Ambrose Bierce, The Devil's Dictionary, 1911
"The acts of the mind, wherein it exerts its power over simple ideas, are chiefly these three: 1. Combining several simple ideas into one compound one, and thus all complex ideas are made. 2. The second is bringing two ideas, whether simple or complex, together, and setting them by one another so as to take a view of them at once, without uniting them into one, by which it gets all its ideas of relations. 3. The third is separating them from all other ideas that accompany them in their real existence: this is called abstraction, and thus all its general ideas are made."

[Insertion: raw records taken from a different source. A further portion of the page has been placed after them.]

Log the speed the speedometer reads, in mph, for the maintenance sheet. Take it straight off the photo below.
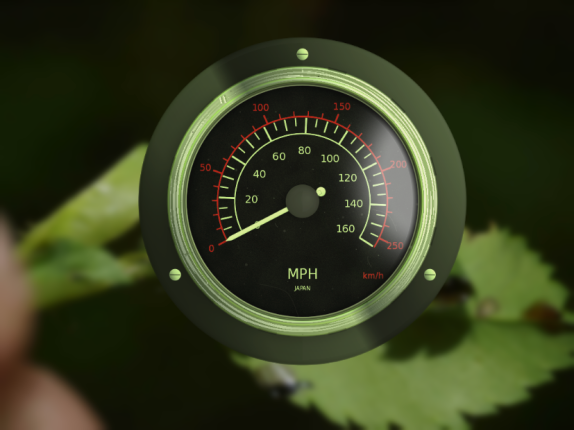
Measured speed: 0 mph
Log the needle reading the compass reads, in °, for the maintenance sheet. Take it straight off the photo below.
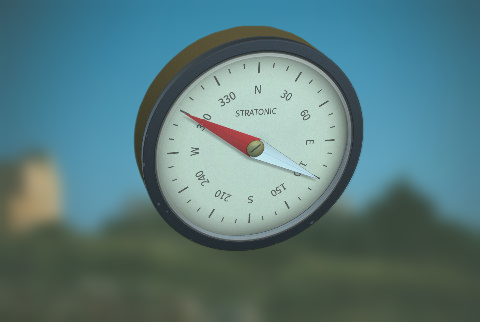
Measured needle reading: 300 °
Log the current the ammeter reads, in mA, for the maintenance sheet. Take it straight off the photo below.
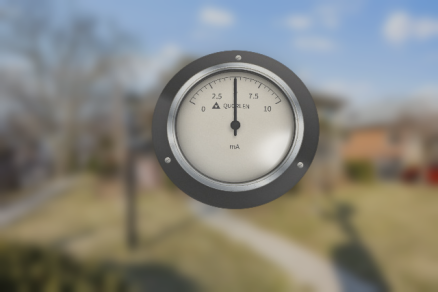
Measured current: 5 mA
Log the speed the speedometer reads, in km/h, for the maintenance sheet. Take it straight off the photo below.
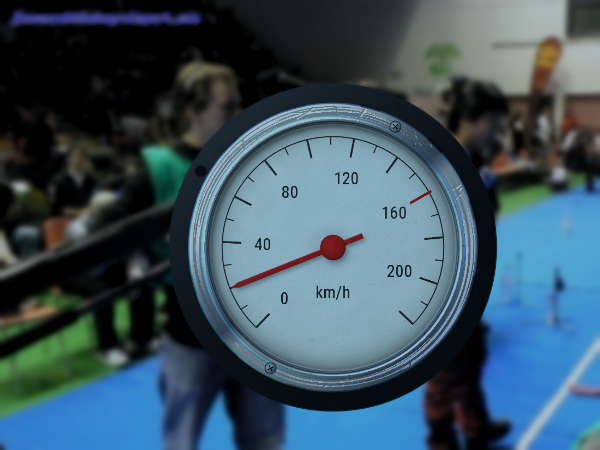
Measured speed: 20 km/h
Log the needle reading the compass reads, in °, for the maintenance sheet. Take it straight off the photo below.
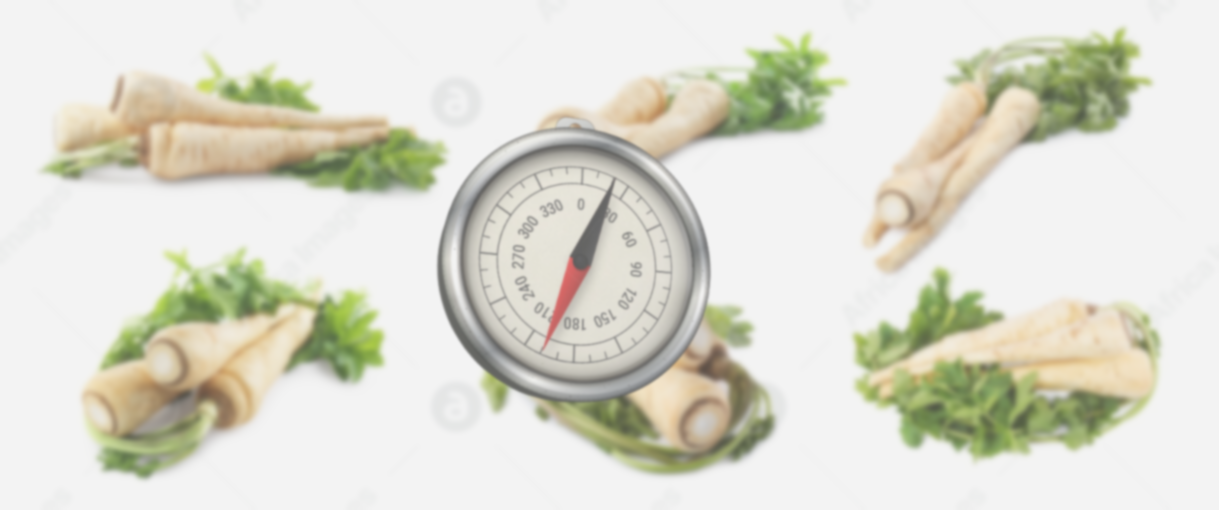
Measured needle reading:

John Locke, An Essay Concerning Human Understanding, 1690
"Every young farmboy knows that the hardest and noblest wood has the narrowest rings, that high on the mountains and in continuing danger the most indestructible, the strongest, the ideal trees grow."
Hermann Hesse, Wandering, 1920
"Being an amateur, a free lance who never held any academic post or had any professional status, I had the rather unusual advantage of considering problems with an open mind, unbiased by traditional textbook ideas that had remained untested against facts."

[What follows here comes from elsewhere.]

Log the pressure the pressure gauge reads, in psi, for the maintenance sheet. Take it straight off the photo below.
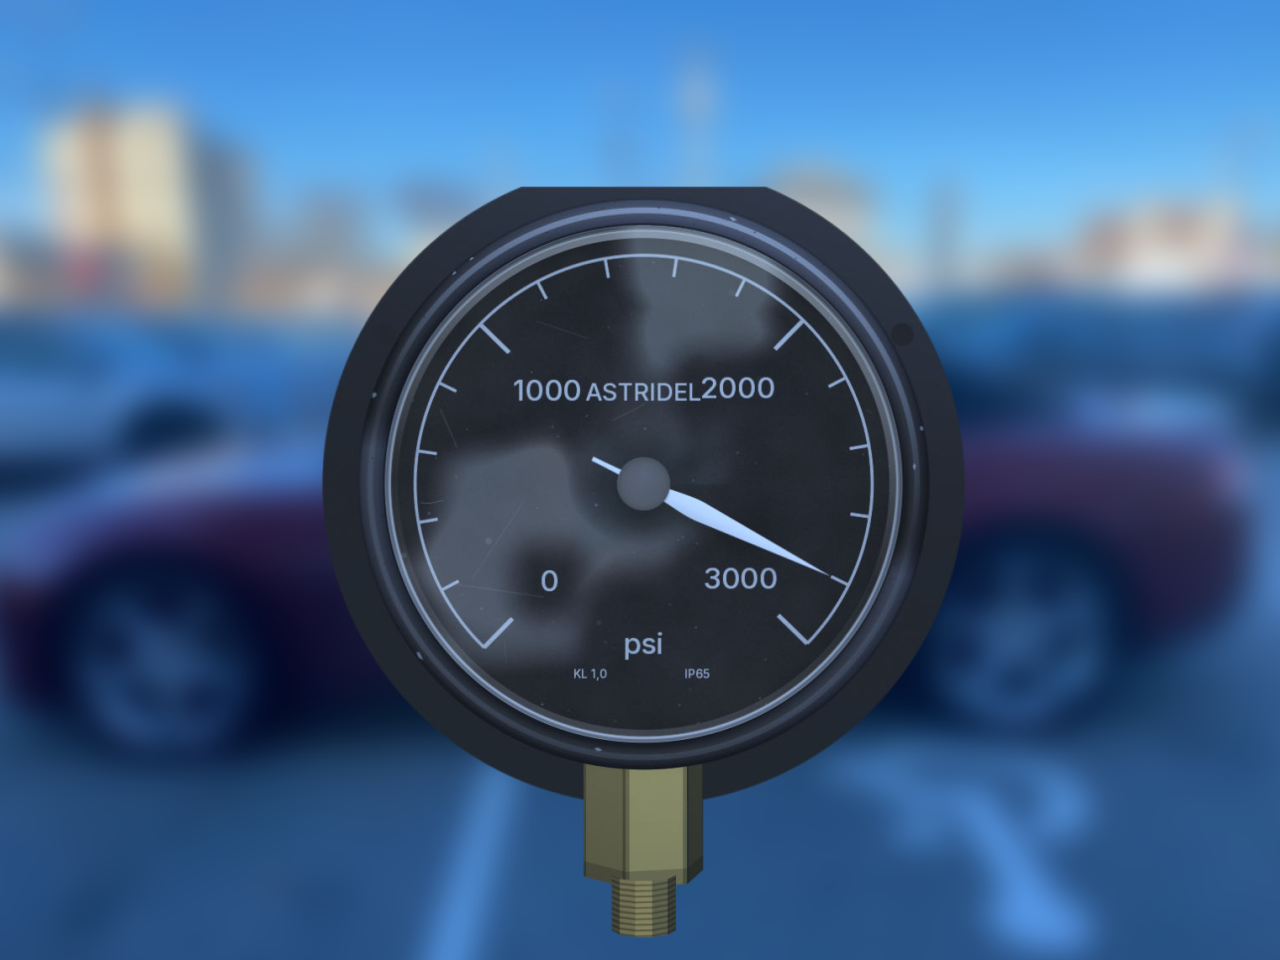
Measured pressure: 2800 psi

Ralph Bagnold, Sand, Wind, and War: Memoirs of a Desert Explorer, 1991
"It is a sad thing to think of, but there is no doubt that genius lasts longer than beauty. That accounts for the fact that we all take such pains to over-educate ourselves. In the wild struggle for existence, we want to have something that endures, and so we fill our minds with rubbish and facts, in the silly hope of keeping our place. The thoroughly well-informed man--that is the modern ideal. And the mind of the thoroughly well-informed man is a dreadful thing. It is like a bric-a-brac shop, all monsters and dust, with everything priced above its proper value."